There are MANY ways to generate a hash, and all of them have various merits, but few are simple. I suggest consulting the wikipedia page on hash functions for more info.

BobMcGee
The hash is not "more or less random"; it's just less. So less random as to not be random at all. A better word would be "arbitrary." And by saying the hash is "unique to that data," you DO "guarantee that different data won't give the same hash." And since that's obviously false, "unique" is not the right word.
Rob Kennedy
I mean random, as in there's no predictable order to the keys from a hashcode vs. indexes in a List being assigned in order. I'll try to clarify my points by rephrasing that.
BobMcGee
A: 

Answering each one of your questions directly:

How that integer hash is generated by the GetHashCode() function? Is it a random value which is not unique?

An integer hash is generated by whatever method is appropriate for the object. The generation method is not random but must follow consistent rules, ensuring that a hash generated for one particular object will equal the hash generated for an equivalent object. As an example, a hash function for an integer would be to simply return that integer.

In string, it is overridden to make sure that there exists only one hash code for a particular string. How to do that?

There are many ways this can be done. Here's an example I'm thinking of on the spot:

int hash = 0;
for(int i = 0; i < theString.Length; ++i)
{
    hash ^= theString[i];
}

This is a valid hash algorithm, because the same sequence of characters will always produce the same hash number. It's not a good hash algorithm (an extreme understatement), because many strings will produce the same hash. A valid hash algorithm doesn't have to guarantee uniqueness. A good hash algorithm will make a chance of two differing objects producing the same number extremely unlikely.

How searching for specific key in a hash table is speeded up using hash code? What are the advantages of using hash code over using an index directly in the collection (like in arrays)?

A hash code is typically used in hash tables. A hash table is an array, but each entry in the array is a "bucket" of items, not just one item.
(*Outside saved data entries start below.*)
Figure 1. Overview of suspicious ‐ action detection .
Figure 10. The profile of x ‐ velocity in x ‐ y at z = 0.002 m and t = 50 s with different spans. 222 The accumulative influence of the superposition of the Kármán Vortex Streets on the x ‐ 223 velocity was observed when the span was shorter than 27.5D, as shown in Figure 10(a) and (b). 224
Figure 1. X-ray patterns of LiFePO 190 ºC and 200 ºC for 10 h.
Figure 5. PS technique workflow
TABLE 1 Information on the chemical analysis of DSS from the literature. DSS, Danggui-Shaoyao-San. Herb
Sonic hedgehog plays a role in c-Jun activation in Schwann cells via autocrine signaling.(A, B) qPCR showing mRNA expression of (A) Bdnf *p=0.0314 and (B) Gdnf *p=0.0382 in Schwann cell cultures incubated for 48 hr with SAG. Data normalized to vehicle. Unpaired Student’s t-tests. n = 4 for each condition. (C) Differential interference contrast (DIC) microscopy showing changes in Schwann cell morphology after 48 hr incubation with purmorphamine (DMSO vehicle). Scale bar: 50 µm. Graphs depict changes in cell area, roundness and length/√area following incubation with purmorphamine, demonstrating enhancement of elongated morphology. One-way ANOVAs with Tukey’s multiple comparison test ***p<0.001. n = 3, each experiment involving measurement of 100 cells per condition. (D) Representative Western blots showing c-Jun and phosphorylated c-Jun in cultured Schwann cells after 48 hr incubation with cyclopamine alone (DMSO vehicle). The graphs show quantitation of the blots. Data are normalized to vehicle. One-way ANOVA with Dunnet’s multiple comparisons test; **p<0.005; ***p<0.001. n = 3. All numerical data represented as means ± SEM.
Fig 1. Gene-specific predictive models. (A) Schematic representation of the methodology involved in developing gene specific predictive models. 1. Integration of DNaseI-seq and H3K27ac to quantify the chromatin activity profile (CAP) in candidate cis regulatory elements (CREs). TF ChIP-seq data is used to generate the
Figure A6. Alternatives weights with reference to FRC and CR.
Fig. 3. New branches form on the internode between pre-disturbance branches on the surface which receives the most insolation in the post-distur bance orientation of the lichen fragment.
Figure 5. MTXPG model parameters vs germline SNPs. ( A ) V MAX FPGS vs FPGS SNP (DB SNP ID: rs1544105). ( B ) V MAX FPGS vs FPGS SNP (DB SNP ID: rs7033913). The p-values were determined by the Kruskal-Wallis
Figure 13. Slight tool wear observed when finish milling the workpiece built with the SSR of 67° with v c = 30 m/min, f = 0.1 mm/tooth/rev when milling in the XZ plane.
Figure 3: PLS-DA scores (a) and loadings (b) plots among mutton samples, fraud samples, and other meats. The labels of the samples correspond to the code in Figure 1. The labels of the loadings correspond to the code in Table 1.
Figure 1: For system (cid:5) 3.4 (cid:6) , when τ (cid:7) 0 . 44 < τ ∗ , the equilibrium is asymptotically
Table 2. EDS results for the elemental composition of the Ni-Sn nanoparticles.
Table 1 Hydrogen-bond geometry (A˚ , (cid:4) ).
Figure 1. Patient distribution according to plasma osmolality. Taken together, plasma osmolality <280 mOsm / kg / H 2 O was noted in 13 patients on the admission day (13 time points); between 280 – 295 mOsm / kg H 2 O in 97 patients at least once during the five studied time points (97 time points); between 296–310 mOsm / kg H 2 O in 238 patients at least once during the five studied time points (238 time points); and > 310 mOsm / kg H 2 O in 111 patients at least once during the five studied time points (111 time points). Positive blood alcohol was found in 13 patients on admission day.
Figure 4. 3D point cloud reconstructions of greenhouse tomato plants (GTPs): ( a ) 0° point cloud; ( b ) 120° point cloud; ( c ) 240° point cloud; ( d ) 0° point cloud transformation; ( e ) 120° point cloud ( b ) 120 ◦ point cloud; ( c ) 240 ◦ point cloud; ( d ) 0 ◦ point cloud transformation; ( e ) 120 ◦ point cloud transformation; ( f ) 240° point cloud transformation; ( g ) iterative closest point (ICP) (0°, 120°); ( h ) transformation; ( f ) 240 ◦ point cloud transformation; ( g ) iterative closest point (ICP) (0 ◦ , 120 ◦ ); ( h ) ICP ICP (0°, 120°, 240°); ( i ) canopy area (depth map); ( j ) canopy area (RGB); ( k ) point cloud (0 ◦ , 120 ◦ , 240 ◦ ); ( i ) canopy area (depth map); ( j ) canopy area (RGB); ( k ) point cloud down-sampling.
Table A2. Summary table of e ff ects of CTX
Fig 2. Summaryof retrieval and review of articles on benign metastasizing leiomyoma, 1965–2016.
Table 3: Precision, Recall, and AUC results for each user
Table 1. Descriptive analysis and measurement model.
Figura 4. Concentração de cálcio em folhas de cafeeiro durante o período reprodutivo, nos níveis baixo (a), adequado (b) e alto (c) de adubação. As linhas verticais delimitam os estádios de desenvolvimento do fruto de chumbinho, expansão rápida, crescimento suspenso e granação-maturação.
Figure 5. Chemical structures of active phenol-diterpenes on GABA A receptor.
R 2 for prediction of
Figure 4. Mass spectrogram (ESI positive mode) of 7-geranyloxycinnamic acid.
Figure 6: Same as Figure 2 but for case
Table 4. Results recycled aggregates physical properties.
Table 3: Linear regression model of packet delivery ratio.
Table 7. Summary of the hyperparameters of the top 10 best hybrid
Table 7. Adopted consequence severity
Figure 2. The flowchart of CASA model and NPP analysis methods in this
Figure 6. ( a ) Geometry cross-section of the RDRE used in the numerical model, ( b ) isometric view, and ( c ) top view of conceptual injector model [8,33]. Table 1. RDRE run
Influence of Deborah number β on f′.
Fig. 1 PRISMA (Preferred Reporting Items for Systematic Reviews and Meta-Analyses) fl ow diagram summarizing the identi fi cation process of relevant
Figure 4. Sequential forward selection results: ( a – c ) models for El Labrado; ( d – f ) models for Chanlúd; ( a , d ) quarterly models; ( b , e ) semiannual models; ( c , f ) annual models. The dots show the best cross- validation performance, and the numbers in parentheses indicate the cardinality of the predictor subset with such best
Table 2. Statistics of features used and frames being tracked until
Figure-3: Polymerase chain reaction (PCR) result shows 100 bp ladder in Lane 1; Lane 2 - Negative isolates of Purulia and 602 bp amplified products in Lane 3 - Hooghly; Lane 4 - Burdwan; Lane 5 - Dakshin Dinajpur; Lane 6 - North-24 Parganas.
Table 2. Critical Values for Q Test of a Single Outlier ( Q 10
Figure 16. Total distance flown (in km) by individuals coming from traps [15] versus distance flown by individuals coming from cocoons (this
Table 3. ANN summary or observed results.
If you have an object and you want to know which bucket it belongs in, calculate

 hash_value MOD hash_table_size.

Then you simply have to compare the object with every item in the bucket. So a hash table lookup will most likely have a search time of O(1), as opposed to O(log(N)) for a sorted list or O(N) for an unsorted list.

Andrew Shepherd
+1  A: 

A hash code IS an index, and a hash table, at its very lowest level, IS an array. But for a given key value, we determine the index into in a hash table differently, to make for much faster data retrieval.

Example: You have 1,000 words and their definitions. You want to store them so that you can retrieve the definition for a word very, very quickly -- faster than a binary search, which is what you would have to do with an array.

So you create a hash table. You start with an array substantially bigger than 1,000 entries -- say 5,000 (the bigger, the more time-efficient).

The way you'll use your table is, you take the word to look up, and convert it to a number between 0 and 4,999. You choose the algorithm for doing this; that's the hashing algorithm. But you could doubtless write something that would be very fast.

Then you use the converted number as an index into your 5,000-element array, and insert/find your definition at that index. There's no searching at all: you've created the index directly from the search word.

All of the operations I've described are constant time; none of them takes longer when we increase the number of entries. We just need to make sure that there is sufficient space in the hash to minimize the chance of "collisions", that is, the chance that two different words will convert to the same integer index. Because that can happen with any hashing algorithm, we need to add checks to see if there is a collision, and do something special (if "hello" and "world" both hash to 1,234 and "hello" is already in the table, what will we do with "world"? Simplest is to put it in 1,235, and adjust our lookup logic to allow for this possibility.)

Edit: after re-reading your post: a hashing algorithm is most definitely not random, it must be deterministic. The index generated for "hello" in my example must be 1,234 every single time; that's the only way the lookup can work.